> **Try it**
I'd like the records transcribed exactly, leaving the images out.

(Front-end code edit data)
========

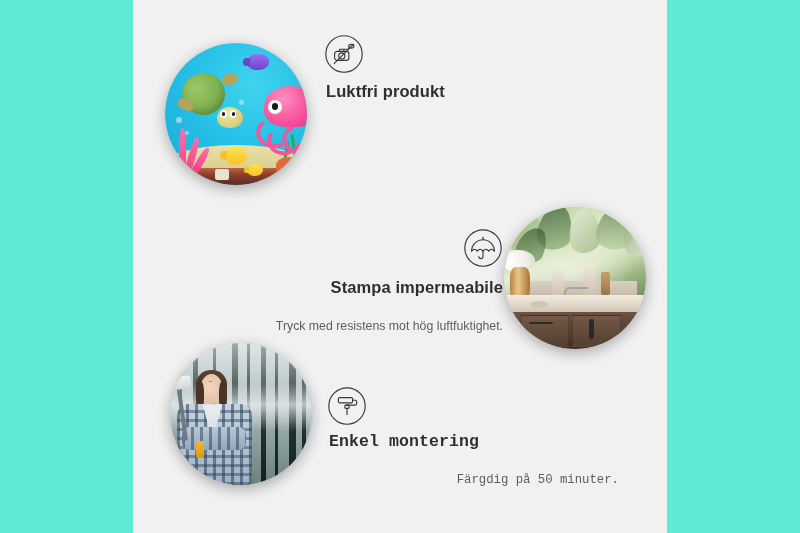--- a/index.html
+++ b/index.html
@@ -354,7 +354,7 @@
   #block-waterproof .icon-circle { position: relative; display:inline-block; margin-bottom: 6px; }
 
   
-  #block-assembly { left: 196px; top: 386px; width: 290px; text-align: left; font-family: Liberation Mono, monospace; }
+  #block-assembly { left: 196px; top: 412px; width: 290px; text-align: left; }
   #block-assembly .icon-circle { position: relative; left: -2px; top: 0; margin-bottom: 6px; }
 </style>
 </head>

========

> **Response**
--- a/index.html
+++ b/index.html
@@ -354,7 +354,7 @@
   #block-waterproof .icon-circle { position: relative; display:inline-block; margin-bottom: 6px; }
 
   
-  #block-assembly { left: 196px; top: 386px; width: 290px; text-align: left; font-family: Liberation Mono, monospace; }
+  #block-assembly { left: 196px; top: 412px; width: 290px; text-align: left; }
   #block-assembly .icon-circle { position: relative; left: -2px; top: 0; margin-bottom: 6px; }
 </style>
 </head>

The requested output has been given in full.